Did everyone but me know that there are so many rules on wedding guest attire before planning a wedding? Different resources yield varying info, but I guess black can be to too somber and red can be too distracting... and holy crap people get all kinds of worked up about wearing white!

I honestly didn't think I would remotely care if anyone showed up to the wedding wearing white. In fact, there were quite a few guests who wore white dresses with brightly colored accessories and they were all gorgeous! But when I first saw the hubs' grandma for the first time that day dressed entirely in white, my first thought was... 'Oh no!'
(his g-ma, my g-ma,
my mom, his mom)


Now that's not the 'Oh no, everyone will mistake her for the bride!' or 'Oh no, now she'll take all the attention away from me!' Rather, considering that the hubs' grandmother is pretty traditional, it honestly crossed my mind that this was her way of showing her disapproval for our marriage. I had only met her less than half a dozen times and don't know her well enough to tell you much besides that she's a very nice lady. I searched for an answer in my mind but then realized it was pointless, and so I moved on. The busy day kept my mind off the matter except for the moment when she came to speak to me (with hugs and nothing but kind words) at the reception.
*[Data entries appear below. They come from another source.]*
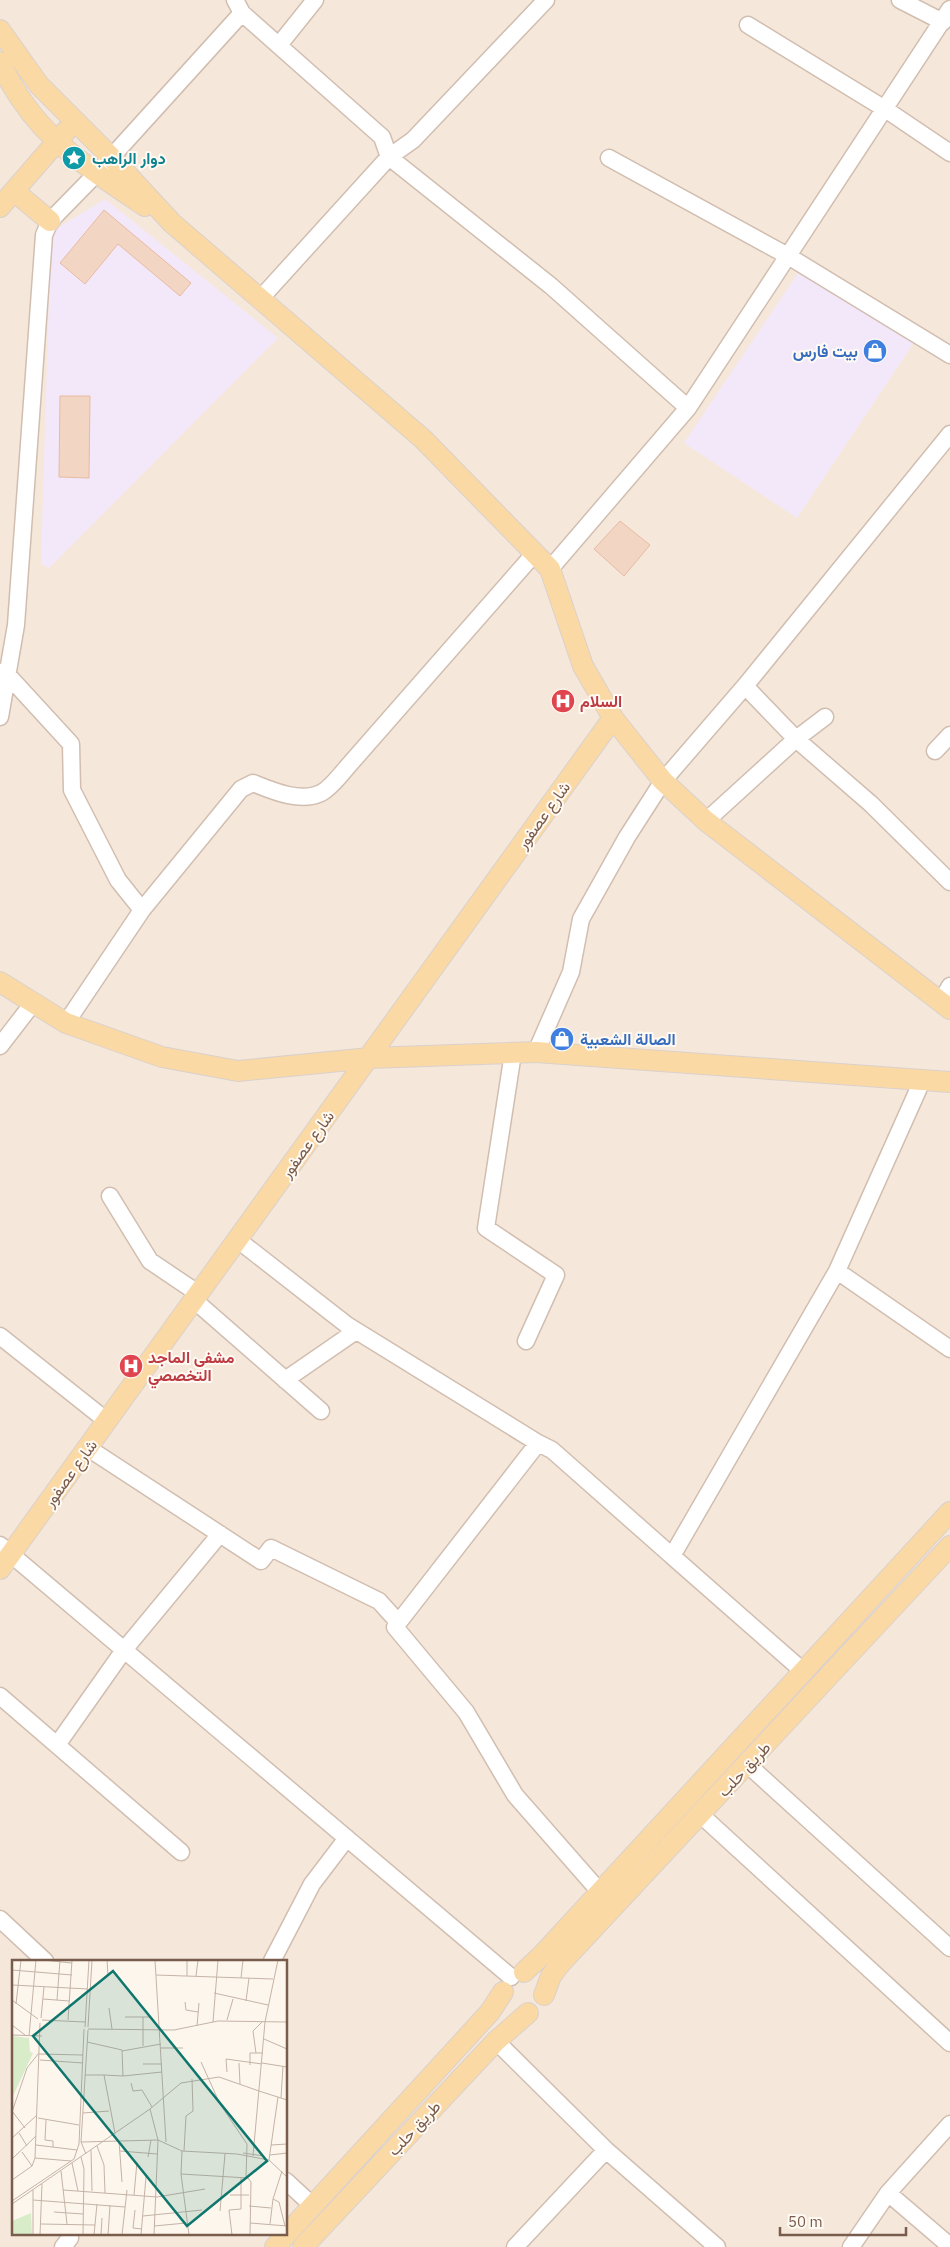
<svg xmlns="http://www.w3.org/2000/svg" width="950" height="2247" font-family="'IBM Plex Sans',Vazirmatn,sans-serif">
	<rect width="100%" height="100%" fill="#fdf6ec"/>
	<path fill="#f5e8da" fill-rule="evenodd" d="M0 0H950V2247H0ZM14 1961H286V2233H14Z"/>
	<path fill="#f3e8fa" d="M105 199 278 338 49 568 41 564 51 232Z
		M798 273 915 341 797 518 684 443Z"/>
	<path fill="#f3d5c3" stroke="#e6bba3" d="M104 210 191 283 180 296 118 244 85 284 60 263Z
		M60 396H90L89 478 59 477Z
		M620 521 650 545 624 576 594 549Z"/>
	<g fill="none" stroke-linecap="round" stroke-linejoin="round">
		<g stroke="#d1beb0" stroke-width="19">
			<path id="minor" d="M235 0 242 13 382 137 389 157 551 286 688 408
				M900 0 943 22
				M748 25 885 109 950 153
				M279 45 315 0
				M609 158 788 256 950 355
				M260 299 389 157 413 140 546 0
				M550 569 688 408 950 9
				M4 671 71 744 72 790 118 880 142 910
				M745 686 796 739 871 804 950 882
				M0 717 16 625 44 235 50 221 97 173 242 13
				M935 751 950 735
				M706 821 796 739 825 717
				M941 1002 950 986
				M66 1023 142 910 241 789 253 783C273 791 300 803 321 793 331 788 342 773 349 765L534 554
				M0 1046 33 1003
				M536 1052 571 972 581 919 627 837 663 781 745 686 950 434
				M513 1053 486 1228 556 1275 526 1341
				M110 1196 150 1261 199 1294
				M238 1240 347 1325 538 1443
				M837 1271 950 1349
				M194 1300 321 1411
				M0 1336 107 1421
				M285 1380 356 1331
				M88 1448 261 1561 271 1548 379 1601 398 1622
				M0 1545 511 1977
				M804 1672 672 1556 837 1271 922 1081
				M0 1696 181 1852
				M57 1745 124 1650 220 1534
				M747 1764 950 1948
				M701 1815 950 2043
				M600 1892 515 1795 466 1712 395 1627 538 1443 552 1450 672 1556
				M0 1919 45 1961
				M272 1961 312 1884 347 1838
				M496 2041 606 2150 717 2247
				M286 2181 313 2206
				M888 2193 950 2246
				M63 2247 70 2238
				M515 2247 606 2150
				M851 2247 888 2193 950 2124"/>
		</g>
		<g stroke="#dad1cd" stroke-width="22">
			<path id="major" d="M0 30 39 85 111 157 172 223 423 439 550 569 583 666 613 718 663 781 706 821 950 1009
				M0 62C33 134 81 163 145 206
				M15 192 50 221
				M0 207 66 131
				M0 982 66 1023 162 1057 238 1071 370 1058 536 1052 950 1082
				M0 1569 613 718
				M524 1972 543 1954 950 1512
				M544 1995 551 1976 560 1964 950 1546
				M275 2247 490 2012 503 1992
				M303 2247 496 2041 528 2013"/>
		</g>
		<use href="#minor" stroke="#fff" stroke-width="16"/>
		<use href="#major" stroke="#fbd9a5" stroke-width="20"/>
	</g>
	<defs>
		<g id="sight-disc" transform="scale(1.25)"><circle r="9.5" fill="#0f9aa8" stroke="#fffaf3"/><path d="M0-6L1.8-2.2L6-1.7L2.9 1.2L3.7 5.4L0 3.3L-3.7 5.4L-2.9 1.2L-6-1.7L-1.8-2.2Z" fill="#fff"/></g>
		<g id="shop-disc" transform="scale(1.25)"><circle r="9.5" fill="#3f7fe0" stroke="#fffaf3"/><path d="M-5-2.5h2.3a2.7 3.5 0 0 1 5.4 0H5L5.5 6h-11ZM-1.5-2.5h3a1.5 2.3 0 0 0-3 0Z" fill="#fff"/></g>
		<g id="hospital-disc" transform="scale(1.25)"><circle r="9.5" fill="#e0444e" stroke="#fffaf3"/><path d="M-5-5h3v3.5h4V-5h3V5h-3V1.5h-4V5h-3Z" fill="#fff"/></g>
	</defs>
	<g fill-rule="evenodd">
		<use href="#sight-disc" x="74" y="158"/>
		<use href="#shop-disc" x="875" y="351"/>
		<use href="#hospital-disc" x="563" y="701"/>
		<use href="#shop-disc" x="562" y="1039"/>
		<use href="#hospital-disc" x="131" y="1366"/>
	</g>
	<g text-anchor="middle" stroke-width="4" stroke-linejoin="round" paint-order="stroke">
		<g font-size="16" font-weight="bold" fill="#0d838f" stroke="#fffaf3" text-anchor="start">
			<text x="92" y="164">دوار الراهب</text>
		</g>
		<g font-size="16" font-weight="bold" fill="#366cbe" stroke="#fffaf3" text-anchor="end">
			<text x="858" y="357">بيت فارس</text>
			<text x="580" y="1045" text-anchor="start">الصالة الشعبية</text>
		</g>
		<g font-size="16" font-weight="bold" fill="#be3a42" stroke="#fffaf3" text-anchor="start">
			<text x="580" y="707">السلام</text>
			<text x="148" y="1363">مشفى الماجد<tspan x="148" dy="18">التخصصي</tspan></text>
		</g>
		<g font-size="16" fill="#7a5c4d" stroke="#fffaf3">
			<text transform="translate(543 815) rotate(-54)" y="6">شارع عصفور</text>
			<text transform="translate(307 1144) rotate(-54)" y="6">شارع عصفور</text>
			<text transform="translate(70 1473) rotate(-54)" y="6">شارع عصفور</text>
			<text transform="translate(744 1769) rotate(-47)" y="6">طريق حلب</text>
			<text transform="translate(414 2128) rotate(-47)" y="6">طريق حلب</text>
		</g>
	</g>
	<g transform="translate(12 1960)">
		<rect width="275" height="275" fill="#fdf6ec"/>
		<path d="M0 76 17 78 18 92 21 93 1 136ZM19 253 20 275H0V261Z" fill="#d8ecc9"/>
		<path fill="none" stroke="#c5b3a7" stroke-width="1" d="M31 0 60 3M95 0 96 16M143 0 154 182M175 0V16M0 10 60 15M144 15 261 19M184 16 186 0M229 18 231 0M0 25 76 29M202 33 256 45M31 39 57 41M0 40 26 59M45 40 48 0M234 41 237 18M173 42 174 50 186 52M4 44 9 0M97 48 100 69M113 57H139M131 57V86M29 58 32 27M30 60 73 62M56 60 60 0M215 60 221 39M201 62 206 0M0 65 13 75M185 66 187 43M73 67 77 0M76 67 80 0M76 69 162 70 206 61 275 62M0 75 30 76M17 76 24 0M252 79 275 89M75 82 110 90 111 116 92 115M149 88H171M110 91 149 84M244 93 241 71 250 62M28 100 71 103M189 102 208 144 235 184 234 217M227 103 228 124M250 103 275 107M131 104H150M238 105V93H251M215 112 214 99 250 104M73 115H92L103 173M111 116 150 112M119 123 121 131 130 130 140 147M247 131 275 140M269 138 271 106M138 149 146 180 142 275M0 151 13 168M0 152 15 108 26 94 71 95M71 153 97 151M26 158 67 165M34 160 33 180 41 181V187M7 173 15 186M0 178 25 155M107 181 110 222M69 182 146 180 170 191 225 194 257 200M24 185 65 190M259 185 275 184M85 186 92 205 93 233M79 190 80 231M108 191 145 194M170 191 169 214 177 275M172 191 174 156 181 151 180 119M10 192 20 206M231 193 252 196M74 194 69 182 76 70M258 195 275 193M241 196 253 62 266 0M69 197 72 209 71 275M136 197 139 180M23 198 59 201M0 199 24 176M257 200 266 137M257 200 275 217M60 203 66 231M49 211 55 264M169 214 236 218 239 222 238 275M0 220 20 206 23 198 28 63M51 230 145 237 193 229M122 235 125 202M218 235H237M261 239 267 242 273 266M21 240 113 247M0 241 62 199 67 184 72 69M0 244 138 149 169 123 207 117 247 131M237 246 259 248M123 250 121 268 130 269M208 251 213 194M42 252 71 254M131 256 190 250M238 263 275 266M29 264 83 265M258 264 261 239 270 211M142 266 174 263M21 275V230M28 275 30 224M82 275 85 244M89 275 90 258M96 275 98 245M110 275 115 230M129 275 134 217M220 275 217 250 229 249V217"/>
		<path fill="#0f766e" fill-opacity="0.15" stroke="#0f766e" stroke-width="2.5" d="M101 11 255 201 175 266 21 76Z"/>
		<rect width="275" height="275" fill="none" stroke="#7a5c4d" stroke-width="2.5"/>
	</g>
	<path d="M780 2227v8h126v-8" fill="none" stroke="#7a5c4d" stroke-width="2.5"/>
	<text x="788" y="2227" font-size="15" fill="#7a5c4d" stroke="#fffaf3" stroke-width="4" paint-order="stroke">50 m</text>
</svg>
My FIL called one day inquiring what he was suppose to wear to the wedding. The hubs asked him what nice clothes he had, and if he had a tie. His honest response was 'Oh man I have to wear a tie?' Needless to say I was ready for his nice outfit (the 80's suit with cowboy boots), though MIL made him get a new suit and a matching red tie instead. Thanks to her, I got a chance to fully see where some of the hubs' good looks came from.
I didn't care so much to put anyone in tuxes, but the hubs put his traditional foot down on this one. Since these were his boys, I didn't bother to protest.
The groomsmaids (left pics) were hard at work helping set up prior to the ceremony and we did not all get ready together. It was hot early in the evening and both of them had the button to the mandarin collar undone. I think it is as reasonable it is for me to assume they would have it buttoned, as it is reasonable for them to assume that it need not to be. No matter though, they were all beautiful regardless! But the lesson learned: if you're asking those who are unfamiliar to don cultural wardrobe, provide instructions because self-explanatory to you isn't necessarily to everyone else!
Here is a closeup of the 'fits modeled by MOH & BestMan. The girls appreciated my choice of fans over flowers in the heat, while the groomsmen complained about the hot tux the hubs put them in.
Mom: share da shade!
G-ma: No!
As you can see, there were red, black, and even white everywhere. Most were planned, some were not, but it all turned out wonderfully. As for my suspicion for disapproval, I will just have to take the hubs' word that it is not the case.

Anyone else caught off guard by wedding guest attire?